Europe has “maybe 6 weeks or so [of] jet fuel left,” Faith Birol said. Last week European airlines warned shortages could hit in as little as three weeks.
Rachel Reeves said there were “no issues with supply at the moment” in the UK. The Chancellor told the BBC the Government was “monitoring the situation very carefully” but was “confident” of current supplies.
Lufthansa, Germany’s flag carrier and largest airline, said its CityLine division would ground its entire fleet of 27 aircraft. CityLine provides business flights between European airports.
The German airline will also take six planes from its international fleet out of service after the summer holiday season, warning that flight cutbacks could last into winter.
KLM also announced cancellations but said it will affect less than 1pc of its schedule.
Both airlines said the moves had been forced on them after the Middle East conflict sent fuel prices soaring.
European jet fuel prices have risen by more than 120pc since the start of the war, according to the International Air Transport Association.
Till Streichert, Lufthansa’s chief financial officer, said the capacity cuts had become “unavoidable in light of the sharply increased kerosene costs and geopolitical instability.”
Faith Birol, the head of the International Energy Agency (IEA), warned of a wave of further cancellations across Europe as jet fuel supplies run low.
“I can tell you soon we will hear the news that some of the flights from city A to city B might be cancelled as a result of a lack of jet fuel,” he said.
It risks derailing holiday plans for many families hoping to get away this summer.
EasyJet said higher jet fuel prices cost it about £25m last month alone. The Luton-based airline warned of losses of between £540m and £560m for the six months to the end of March.
However, Kenton Jarvis, easyJet’s chief executive, downplayed fears of fuel shortages. He said all the airports it serves were “operating as normal”.
“We only ever in this industry have three to four weeks visibility [of jet fuel supplies], and that is the same as it was pre-crisis,” he said.
“We have visibility to the middle of May, and we have no concerns.”
The European Union is drawing up plans to counter any shortages. The EU imports around 75pc of its jet fuel from the Middle East, making it especially vulnerable.

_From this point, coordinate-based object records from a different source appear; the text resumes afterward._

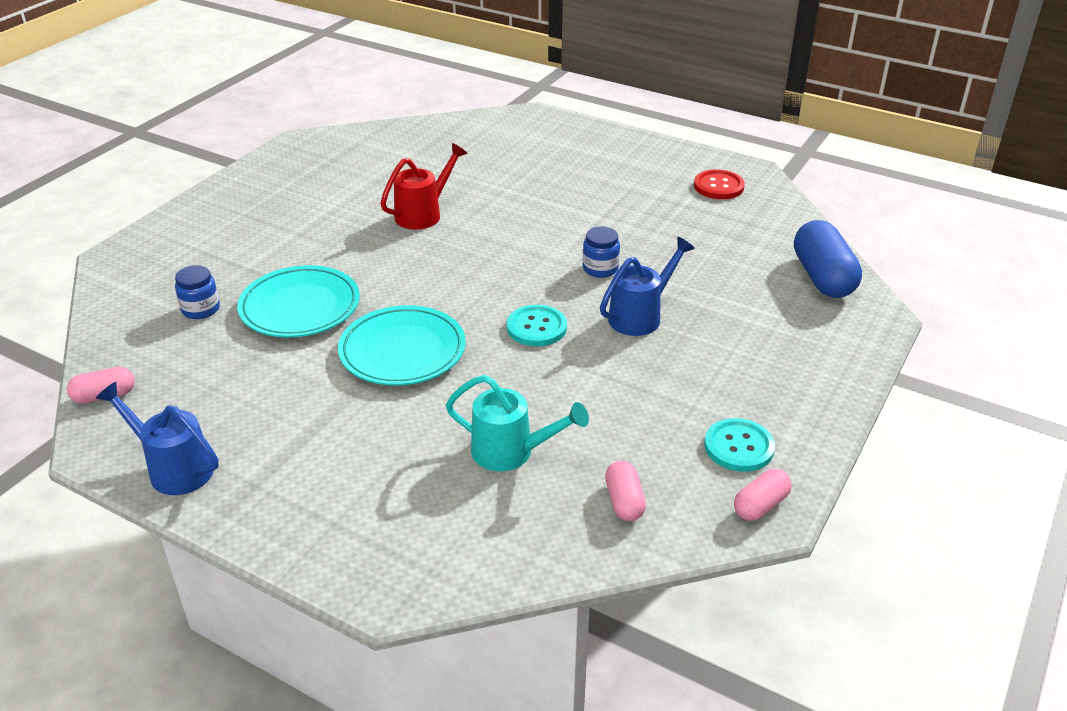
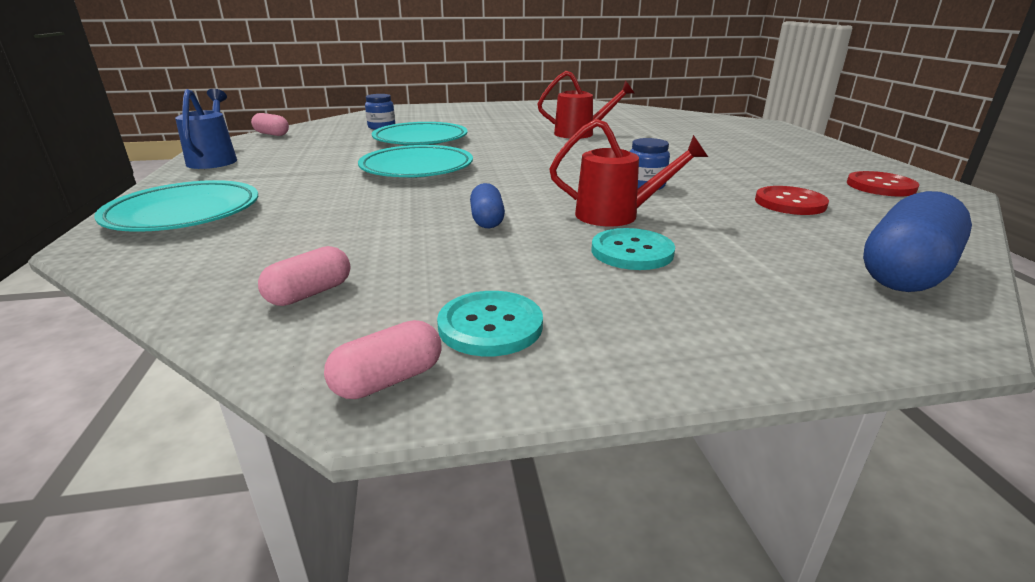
camera: 50 degrees right, 10 degrees down
(364, 527) = (184, 213): none -> turquoise plate
(511, 452) = (335, 228): turquoise watering can -> none
(536, 327) = (520, 190): turquoise button -> turquoise button (632, 252)
(581, 374) = (487, 220): none -> blue capsule
(640, 316) = (616, 215): blue watering can -> red watering can
(702, 238) = (790, 203): none -> red button
(760, 505) = (388, 380): pink capsule -> pink capsule turned 45 degrees counterclockwise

A British diplomat said they had been briefed on a plan to pool resources and buy jet fuel, which could involve third countries including the UK.

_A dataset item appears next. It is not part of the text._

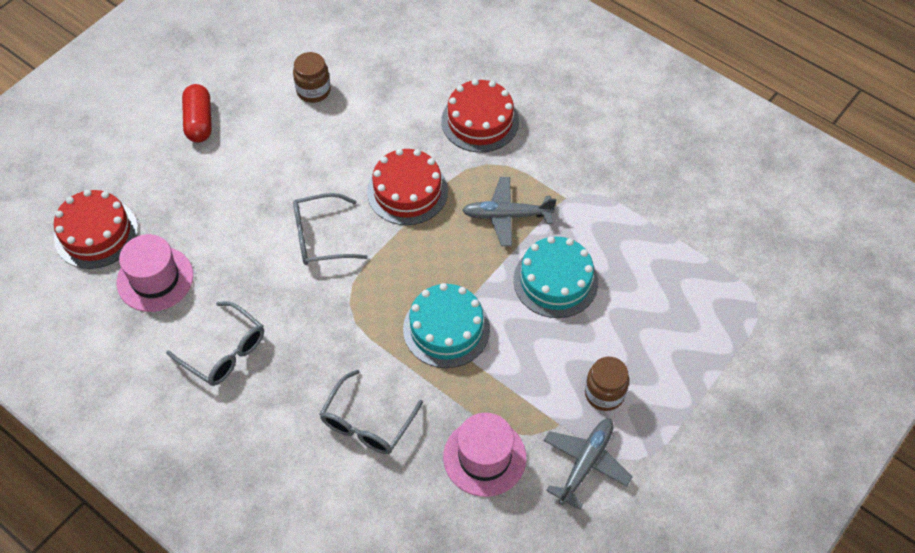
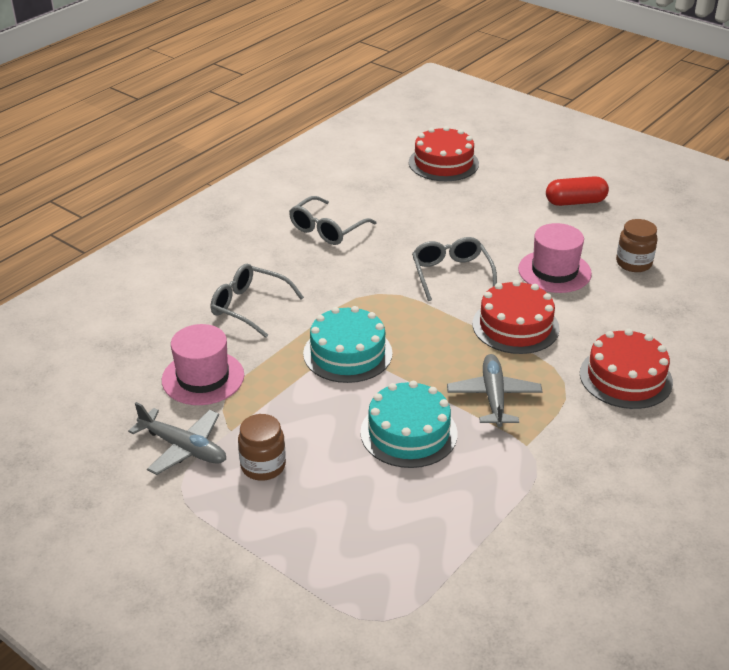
camera: 90 degrees right, 20 degrees down
(155, 279) = (399, 192): pink hat -> pink hat (554, 271)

The UK consumes about 13.5 million tonnes of jet fuel annually, of which only about 4 million tonnes are refined domestically.
The rest is imported, and about 40pc came from the Gulf before the Iran conflict started. The UK has since switched to sourcing jet fuel from the US, with record American imports expected this month and next.
A Government spokesman said: “We continue to engage with British airlines to support their operations against the backdrop of war in the Middle East, and to limit the impact on passengers.
“Most airlines purchase their aviation fuel in advance to offset price fluctuations, however we are aware of the impact to businesses, and are working with international allies to see a reopening of the Strait as soon as possible.”
Fuel costs have surged ever since Iran shut off the Strait of Hormuz, the vital trade artery that transports a fifth of the world’s oil and gas supplies.